# EXERCISE OBJECTIVE
Return the listing below in full, exactly.
● ● ● ●
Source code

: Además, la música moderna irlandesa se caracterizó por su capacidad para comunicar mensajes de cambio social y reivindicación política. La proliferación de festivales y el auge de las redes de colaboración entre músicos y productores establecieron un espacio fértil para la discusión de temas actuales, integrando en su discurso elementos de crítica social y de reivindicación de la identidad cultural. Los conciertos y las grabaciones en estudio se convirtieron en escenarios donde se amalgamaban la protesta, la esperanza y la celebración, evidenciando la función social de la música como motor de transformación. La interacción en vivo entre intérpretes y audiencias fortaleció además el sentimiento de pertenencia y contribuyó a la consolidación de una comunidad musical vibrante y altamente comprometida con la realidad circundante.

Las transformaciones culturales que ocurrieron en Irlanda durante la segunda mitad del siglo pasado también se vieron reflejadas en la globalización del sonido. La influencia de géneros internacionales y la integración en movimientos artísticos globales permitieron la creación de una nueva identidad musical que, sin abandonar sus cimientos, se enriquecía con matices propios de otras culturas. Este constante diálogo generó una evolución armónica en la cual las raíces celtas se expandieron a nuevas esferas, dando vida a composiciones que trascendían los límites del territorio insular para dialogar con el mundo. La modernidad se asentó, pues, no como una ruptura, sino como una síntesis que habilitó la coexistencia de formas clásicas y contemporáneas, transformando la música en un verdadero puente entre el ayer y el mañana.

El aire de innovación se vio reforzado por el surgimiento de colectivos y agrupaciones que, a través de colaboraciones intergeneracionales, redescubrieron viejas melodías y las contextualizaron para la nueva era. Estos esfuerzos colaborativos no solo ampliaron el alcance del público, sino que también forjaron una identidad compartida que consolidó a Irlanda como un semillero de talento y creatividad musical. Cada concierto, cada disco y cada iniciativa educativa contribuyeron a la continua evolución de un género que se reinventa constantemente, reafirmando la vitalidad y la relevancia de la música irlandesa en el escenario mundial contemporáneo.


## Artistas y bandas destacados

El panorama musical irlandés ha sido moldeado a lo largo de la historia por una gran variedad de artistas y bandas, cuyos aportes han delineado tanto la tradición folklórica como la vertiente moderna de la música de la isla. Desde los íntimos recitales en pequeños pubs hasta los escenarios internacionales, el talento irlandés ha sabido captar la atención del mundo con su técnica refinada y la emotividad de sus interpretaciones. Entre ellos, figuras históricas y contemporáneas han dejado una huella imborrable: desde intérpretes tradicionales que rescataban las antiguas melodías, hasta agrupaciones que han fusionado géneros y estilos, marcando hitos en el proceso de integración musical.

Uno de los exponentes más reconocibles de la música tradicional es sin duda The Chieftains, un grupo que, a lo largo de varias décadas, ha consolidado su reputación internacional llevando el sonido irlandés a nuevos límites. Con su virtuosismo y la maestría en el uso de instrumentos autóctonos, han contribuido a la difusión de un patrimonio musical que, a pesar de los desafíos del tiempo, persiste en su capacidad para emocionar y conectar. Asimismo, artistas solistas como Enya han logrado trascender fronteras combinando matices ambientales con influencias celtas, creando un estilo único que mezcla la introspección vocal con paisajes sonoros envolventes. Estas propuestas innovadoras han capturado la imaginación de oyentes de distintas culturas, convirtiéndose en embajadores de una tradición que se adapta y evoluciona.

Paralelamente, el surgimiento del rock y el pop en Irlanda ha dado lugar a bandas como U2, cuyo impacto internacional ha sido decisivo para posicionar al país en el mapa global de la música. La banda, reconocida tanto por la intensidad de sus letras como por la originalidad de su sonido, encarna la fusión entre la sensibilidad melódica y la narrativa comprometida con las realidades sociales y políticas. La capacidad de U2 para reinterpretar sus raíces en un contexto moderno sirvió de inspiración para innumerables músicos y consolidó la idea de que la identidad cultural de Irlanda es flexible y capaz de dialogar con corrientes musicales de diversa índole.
● ● ● ●
# RESPONSE AREA
Source code

: Además, la música moderna irlandesa se caracterizó por su capacidad para comunicar mensajes de cambio social y reivindicación política. La proliferación de festivales y el auge de las redes de colaboración entre músicos y productores establecieron un espacio fértil para la discusión de temas actuales, integrando en su discurso elementos de crítica social y de reivindicación de la identidad cultural. Los conciertos y las grabaciones en estudio se convirtieron en escenarios donde se amalgamaban la protesta, la esperanza y la celebración, evidenciando la función social de la música como motor de transformación. La interacción en vivo entre intérpretes y audiencias fortaleció además el sentimiento de pertenencia y contribuyó a la consolidación de una comunidad musical vibrante y altamente comprometida con la realidad circundante.

Las transformaciones culturales que ocurrieron en Irlanda durante la segunda mitad del siglo pasado también se vieron reflejadas en la globalización del sonido. La influencia de géneros internacionales y la integración en movimientos artísticos globales permitieron la creación de una nueva identidad musical que, sin abandonar sus cimientos, se enriquecía con matices propios de otras culturas. Este constante diálogo generó una evolución armónica en la cual las raíces celtas se expandieron a nuevas esferas, dando vida a composiciones que trascendían los límites del territorio insular para dialogar con el mundo. La modernidad se asentó, pues, no como una ruptura, sino como una síntesis que habilitó la coexistencia de formas clásicas y contemporáneas, transformando la música en un verdadero puente entre el ayer y el mañana.

El aire de innovación se vio reforzado por el surgimiento de colectivos y agrupaciones que, a través de colaboraciones intergeneracionales, redescubrieron viejas melodías y las contextualizaron para la nueva era. Estos esfuerzos colaborativos no solo ampliaron el alcance del público, sino que también forjaron una identidad compartida que consolidó a Irlanda como un semillero de talento y creatividad musical. Cada concierto, cada disco y cada iniciativa educativa contribuyeron a la continua evolución de un género que se reinventa constantemente, reafirmando la vitalidad y la relevancia de la música irlandesa en el escenario mundial contemporáneo.


## Artistas y bandas destacados

El panorama musical irlandés ha sido moldeado a lo largo de la historia por una gran variedad de artistas y bandas, cuyos aportes han delineado tanto la tradición folklórica como la vertiente moderna de la música de la isla. Desde los íntimos recitales en pequeños pubs hasta los escenarios internacionales, el talento irlandés ha sabido captar la atención del mundo con su técnica refinada y la emotividad de sus interpretaciones. Entre ellos, figuras históricas y contemporáneas han dejado una huella imborrable: desde intérpretes tradicionales que rescataban las antiguas melodías, hasta agrupaciones que han fusionado géneros y estilos, marcando hitos en el proceso de integración musical.

Uno de los exponentes más reconocibles de la música tradicional es sin duda The Chieftains, un grupo que, a lo largo de varias décadas, ha consolidado su reputación internacional llevando el sonido irlandés a nuevos límites. Con su virtuosismo y la maestría en el uso de instrumentos autóctonos, han contribuido a la difusión de un patrimonio musical que, a pesar de los desafíos del tiempo, persiste en su capacidad para emocionar y conectar. Asimismo, artistas solistas como Enya han logrado trascender fronteras combinando matices ambientales con influencias celtas, creando un estilo único que mezcla la introspección vocal con paisajes sonoros envolventes. Estas propuestas innovadoras han capturado la imaginación de oyentes de distintas culturas, convirtiéndose en embajadores de una tradición que se adapta y evoluciona.

Paralelamente, el surgimiento del rock y el pop en Irlanda ha dado lugar a bandas como U2, cuyo impacto internacional ha sido decisivo para posicionar al país en el mapa global de la música. La banda, reconocida tanto por la intensidad de sus letras como por la originalidad de su sonido, encarna la fusión entre la sensibilidad melódica y la narrativa comprometida con las realidades sociales y políticas. La capacidad de U2 para reinterpretar sus raíces en un contexto moderno sirvió de inspiración para innumerables músicos y consolidó la idea de que la identidad cultural de Irlanda es flexible y capaz de dialogar con corrientes musicales de diversa índole.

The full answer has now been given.